§ **Exercise details**
Scan the records that follow, and whenever a line has the word "Turner", copy it.

§ **Information supplied**
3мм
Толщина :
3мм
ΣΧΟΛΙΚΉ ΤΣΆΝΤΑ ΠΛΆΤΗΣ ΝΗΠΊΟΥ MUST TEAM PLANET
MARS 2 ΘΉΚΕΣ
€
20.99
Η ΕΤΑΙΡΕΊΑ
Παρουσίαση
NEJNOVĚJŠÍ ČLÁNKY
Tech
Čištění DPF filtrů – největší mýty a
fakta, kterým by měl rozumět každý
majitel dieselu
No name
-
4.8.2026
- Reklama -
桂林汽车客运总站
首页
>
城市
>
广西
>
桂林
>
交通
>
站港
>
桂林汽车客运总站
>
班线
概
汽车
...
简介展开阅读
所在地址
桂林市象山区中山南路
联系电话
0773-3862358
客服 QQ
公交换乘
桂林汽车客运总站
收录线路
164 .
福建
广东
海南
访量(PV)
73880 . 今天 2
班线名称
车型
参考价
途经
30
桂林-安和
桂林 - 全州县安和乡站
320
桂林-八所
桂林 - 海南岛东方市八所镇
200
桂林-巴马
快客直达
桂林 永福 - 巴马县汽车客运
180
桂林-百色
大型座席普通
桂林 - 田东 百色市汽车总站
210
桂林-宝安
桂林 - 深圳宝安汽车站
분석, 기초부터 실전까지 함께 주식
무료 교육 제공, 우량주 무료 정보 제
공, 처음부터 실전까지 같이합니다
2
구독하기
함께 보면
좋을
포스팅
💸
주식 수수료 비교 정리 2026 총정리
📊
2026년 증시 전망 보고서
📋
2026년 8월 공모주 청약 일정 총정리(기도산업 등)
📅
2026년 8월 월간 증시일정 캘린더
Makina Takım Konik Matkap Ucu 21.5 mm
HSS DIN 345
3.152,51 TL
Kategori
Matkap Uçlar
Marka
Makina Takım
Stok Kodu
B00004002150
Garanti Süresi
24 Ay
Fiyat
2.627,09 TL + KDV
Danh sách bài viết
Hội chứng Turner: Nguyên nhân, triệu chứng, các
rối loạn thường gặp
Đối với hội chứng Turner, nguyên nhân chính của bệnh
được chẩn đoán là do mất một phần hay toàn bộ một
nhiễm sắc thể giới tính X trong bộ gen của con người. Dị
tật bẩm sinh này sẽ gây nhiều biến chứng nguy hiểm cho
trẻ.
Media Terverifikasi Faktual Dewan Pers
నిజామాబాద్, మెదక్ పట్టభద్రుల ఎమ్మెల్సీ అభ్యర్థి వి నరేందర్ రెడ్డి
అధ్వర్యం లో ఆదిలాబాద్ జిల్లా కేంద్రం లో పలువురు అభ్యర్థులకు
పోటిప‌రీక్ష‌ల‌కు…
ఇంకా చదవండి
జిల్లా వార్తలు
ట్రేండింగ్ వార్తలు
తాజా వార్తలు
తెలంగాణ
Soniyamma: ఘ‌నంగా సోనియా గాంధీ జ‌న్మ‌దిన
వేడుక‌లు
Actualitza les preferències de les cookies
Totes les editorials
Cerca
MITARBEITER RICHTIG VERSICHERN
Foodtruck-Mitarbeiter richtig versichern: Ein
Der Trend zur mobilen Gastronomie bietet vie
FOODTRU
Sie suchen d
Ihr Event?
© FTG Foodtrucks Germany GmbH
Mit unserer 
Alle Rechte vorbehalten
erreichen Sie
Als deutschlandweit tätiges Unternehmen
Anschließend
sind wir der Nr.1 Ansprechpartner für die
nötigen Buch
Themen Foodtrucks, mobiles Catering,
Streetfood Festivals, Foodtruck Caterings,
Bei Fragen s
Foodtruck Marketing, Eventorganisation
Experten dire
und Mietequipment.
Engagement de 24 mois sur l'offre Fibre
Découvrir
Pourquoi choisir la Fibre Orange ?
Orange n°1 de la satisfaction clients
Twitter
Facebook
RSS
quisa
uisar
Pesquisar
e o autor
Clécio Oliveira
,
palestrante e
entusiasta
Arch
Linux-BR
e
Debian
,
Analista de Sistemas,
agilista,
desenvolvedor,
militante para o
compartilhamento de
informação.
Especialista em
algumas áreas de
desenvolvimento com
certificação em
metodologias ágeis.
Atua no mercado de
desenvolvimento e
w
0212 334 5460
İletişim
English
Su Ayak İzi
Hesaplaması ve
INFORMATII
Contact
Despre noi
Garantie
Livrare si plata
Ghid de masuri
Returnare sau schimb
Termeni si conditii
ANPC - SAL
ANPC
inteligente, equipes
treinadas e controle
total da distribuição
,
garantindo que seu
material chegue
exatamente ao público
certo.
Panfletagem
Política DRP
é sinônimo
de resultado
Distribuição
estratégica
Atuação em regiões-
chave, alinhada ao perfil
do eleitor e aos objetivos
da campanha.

§ **Response to this task**
Hội chứng Turner: Nguyên nhân, triệu chứng, các
Đối với hội chứng Turner, nguyên nhân chính của bệnh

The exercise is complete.